The Judge then told us that the good news was that the trial was being postponed due to some new facts that had been revealed that morning. Both parties had agreed that it was in their best interests to do so. He then told us the bad news was that our jury service was over and we were being sent home. A chorus of "Awwww" went up, as expected. There was laughter, but the Judge had more to say. In a short speech, he also thanked us for our participation and our patience. Although I was glad to be going home (to crash on my sofa) I felt appreciated and that I had done my part to be a good citizen.
My lunch companions and I walked out of the courthouse and said goodbye as we approached each of our parking spots. I drove home, ready for that nap, but feeling oddly in touch with life. I had been surrounded by total strangers in the jury room, eaten lunch with ladies that I had just met, and yet felt very connected to the process of the court system.
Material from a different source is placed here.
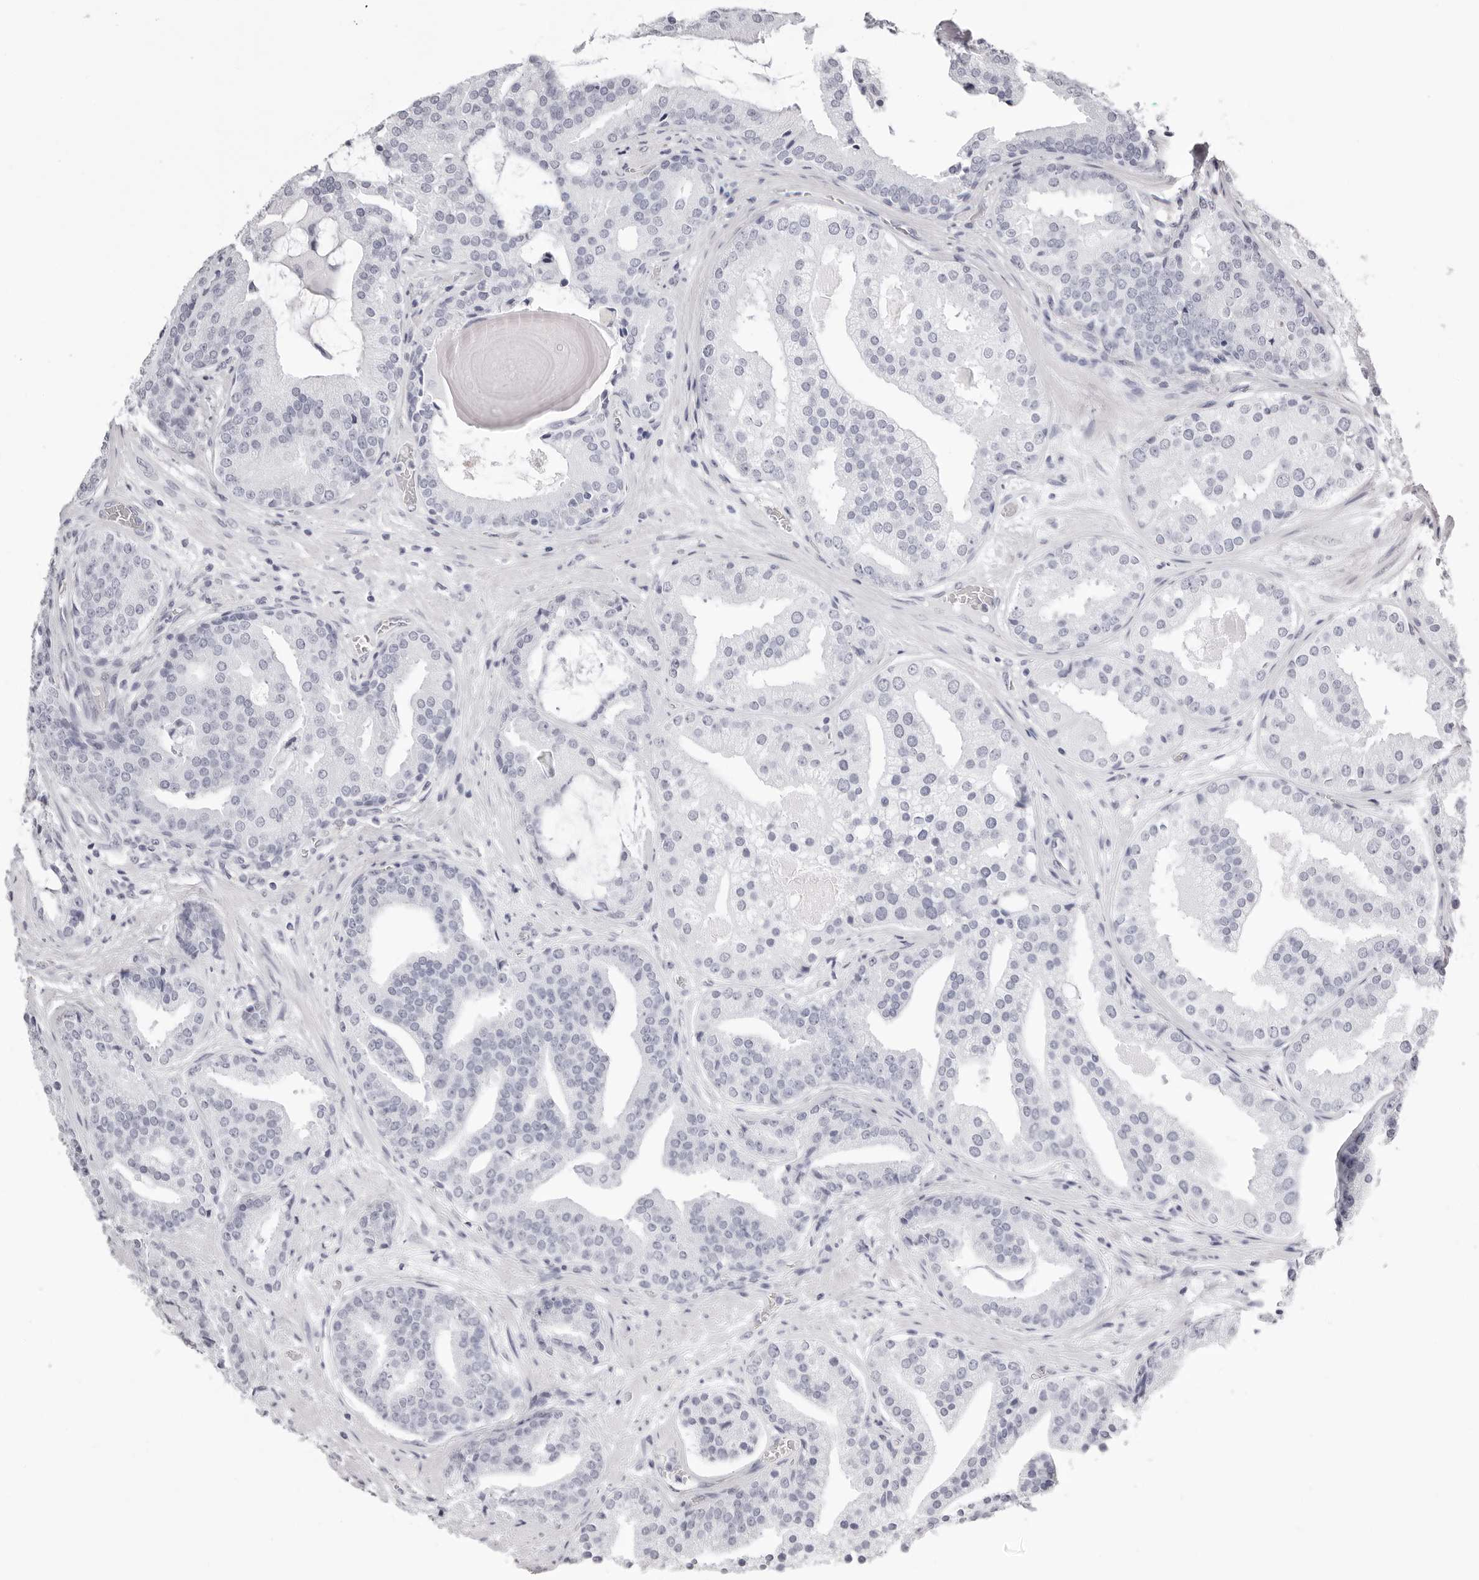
{"staining": {"intensity": "negative", "quantity": "none", "location": "none"}, "tissue": "prostate cancer", "cell_type": "Tumor cells", "image_type": "cancer", "snomed": [{"axis": "morphology", "description": "Adenocarcinoma, Low grade"}, {"axis": "topography", "description": "Prostate"}], "caption": "Adenocarcinoma (low-grade) (prostate) was stained to show a protein in brown. There is no significant expression in tumor cells.", "gene": "RHO", "patient": {"sex": "male", "age": 67}}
I honestly felt a renewed appreciation for our justice system. The judges appreciation of our presence was sincere, so was their dedication to their jobs. I know that decisions are made within the court system that sometimes seem flawed, but have to think that the process of the law is efficient. Our laws are complicated and complex, yet they all seem to fit together to protect our freedom and the rights guaranteed under the Constitution.